Message クラスは、キューからのメッセージをピークまたは受信したり、キューにメッセージを送信するときにメッセージ プロパティを細かく制御したりするために使用します。
MessageQueue は、キューからのメッセージをピークまたは受信するときに Message クラスを使用します。これは、MessageQueue.Peek メソッドと MessageQueue.Receive メソッドがどちらも Message クラスの新しいインスタンスを作成し、インスタンスのプロパティを設定するためです。Message クラスの読み取り専用プロパティは、キューからのメッセージの取得に適用され、読み取り/書き込みプロパティはメッセージの送信と取得に適用されます。MessageQueue がキューからメッセージをピークまたは受信するときに、MessageReadPropertyFilter プロパティによって、メッセージのどのプロパティが取得されるかが決まります。
MessageQueue クラスの Send メソッドでは、そのキューに送信するメッセージとして任意のオブジェクト型を指定できます。
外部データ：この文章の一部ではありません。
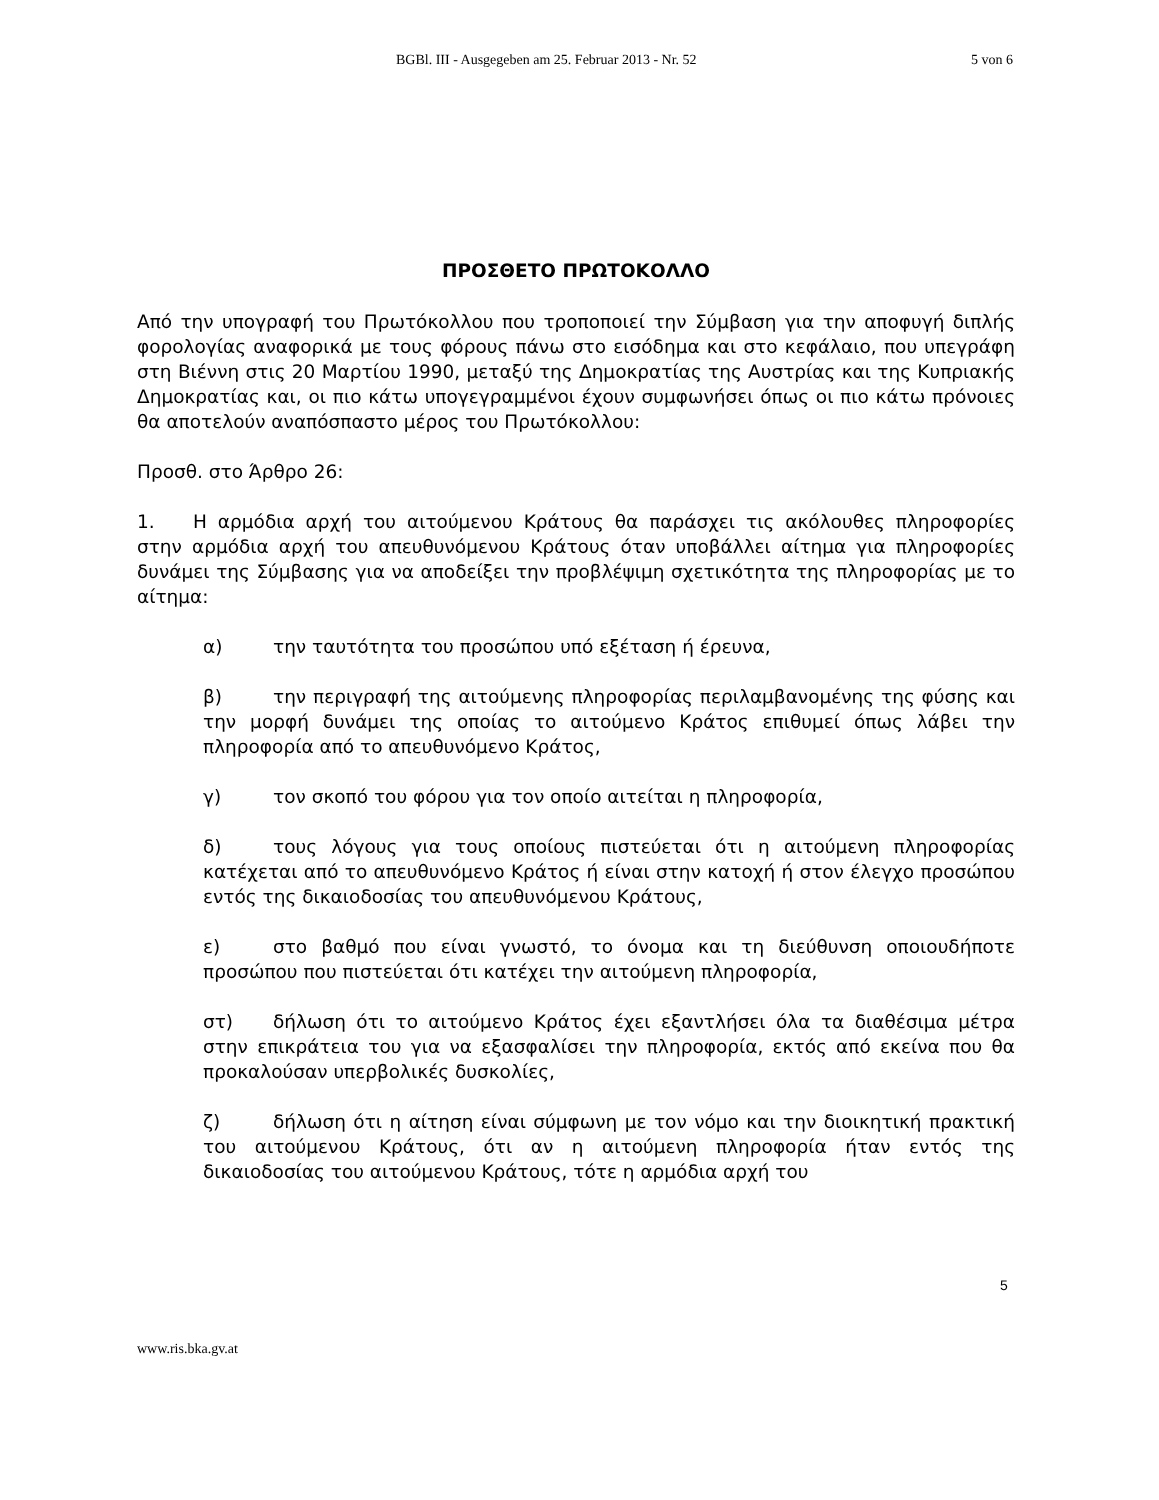BGBl. III - Ausgegeben am 25. Februar 2013 - Nr. 52
5 von 6
ΠΡΟΣΘΕΤΟ ΠΡΩΤΟΚΟΛΛΟ
Από την υπογραφή του Πρωτόκολλου που τροποποιεί την Σύμβαση για την αποφυγή διπλής φορολογίας αναφορικά με τους φόρους πάνω στο εισόδημα και στο κεφάλαιο, που υπεγράφη στη Βιέννη στις 20 Μαρτίου 1990, μεταξύ της Δημοκρατίας της Αυστρίας και της Κυπριακής Δημοκρατίας και, οι πιο κάτω υπογεγραμμένοι έχουν συμφωνήσει όπως οι πιο κάτω πρόνοιες θα αποτελούν αναπόσπαστο μέρος του Πρωτόκολλου:
Προσθ. στο Άρθρο 26:
1. Η αρμόδια αρχή του αιτούμενου Κράτους θα παράσχει τις ακόλουθες πληροφορίες στην αρμόδια αρχή του απευθυνόμενου Κράτους όταν υποβάλλει αίτημα για πληροφορίες δυνάμει της Σύμβασης για να αποδείξει την προβλέψιμη σχετικότητα της πληροφορίας με το αίτημα:
α) την ταυτότητα του προσώπου υπό εξέταση ή έρευνα,
β) την περιγραφή της αιτούμενης πληροφορίας περιλαμβανομένης της φύσης και την μορφή δυνάμει της οποίας το αιτούμενο Κράτος επιθυμεί όπως λάβει την πληροφορία από το απευθυνόμενο Κράτος,
γ) τον σκοπό του φόρου για τον οποίο αιτείται η πληροφορία,
δ) τους λόγους για τους οποίους πιστεύεται ότι η αιτούμενη πληροφορίας κατέχεται από το απευθυνόμενο Κράτος ή είναι στην κατοχή ή στον έλεγχο προσώπου εντός της δικαιοδοσίας του απευθυνόμενου Κράτους,
ε) στο βαθμό που είναι γνωστό, το όνομα και τη διεύθυνση οποιουδήποτε προσώπου που πιστεύεται ότι κατέχει την αιτούμενη πληροφορία,
στ) δήλωση ότι το αιτούμενο Κράτος έχει εξαντλήσει όλα τα διαθέσιμα μέτρα στην επικράτεια του για να εξασφαλίσει την πληροφορία, εκτός από εκείνα που θα προκαλούσαν υπερβολικές δυσκολίες,
ζ) δήλωση ότι η αίτηση είναι σύμφωνη με τον νόμο και την διοικητική πρακτική του αιτούμενου Κράτους, ότι αν η αιτούμενη πληροφορία ήταν εντός της δικαιοδοσίας του αιτούμενου Κράτους, τότε η αρμόδια αρχή του
5
www.ris.bka.gv.at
MessageQueue インスタンスの DefaultPropertiesToSend プロパティを使うと、キューに送信される汎用メッセージの設定を指定できます。設定できるのは、書式指定子、ラベル、暗号化、認証などです。また、受信確認メッセージとレポート メッセージに応答するようにメッセージ処理アプリケーションを調整するときに、適切な DefaultPropertiesToSend メンバの値を指定することもできます。Message インスタンスを使ってキューにメッセージを送信する方法では、これらのプロパティの多くにアクセスして変更できます。1 つのメッセージだけ、またはメッセージごとのどちらかでプロパティを変更できます。Message プロパティは DefaultPropertiesToSend プロパティに優先します。
メッセージ データは主として Body プロパティに格納されますが、一部のデータは AppSpecific プロパティと Extension プロパティに格納されます。このうち、メッセージ データが暗号化、シリアル化、または逆シリアル化されるときに影響を受けるのは、Body プロパティの内容だけです。
Body プロパティの内容は、メッセージが送信されるときに、指定した Formatter プロパティを使ってシリアル化されます。シリアル化された内容は、BodyStream プロパティに格納されます。また、たとえばメッセージのデータ内容としてファイルを送信するために、BodyStream プロパティを直接設定することもできます。Body プロパティまたは Formatter プロパティは、メッセージを送信する前にいつでも変更でき、Send の呼び出し時にデータはその指定どおりにシリアル化されます。
MessageQueue.DefaultPropertiesToSend プロパティによって定義されるプロパティは、Message 以外のタイプのメッセージだけに適用されます。MessageQueue の DefaultPropertiesToSend プロパティを指定していても、キューに Message インスタンスが送信されると、そのインスタンスの同名のプロパティが使用され、プロパティの既定値は無視されます。
Message のインスタンスの初期プロパティ値の一覧については、Message コンストラクタのトピックを参照してください。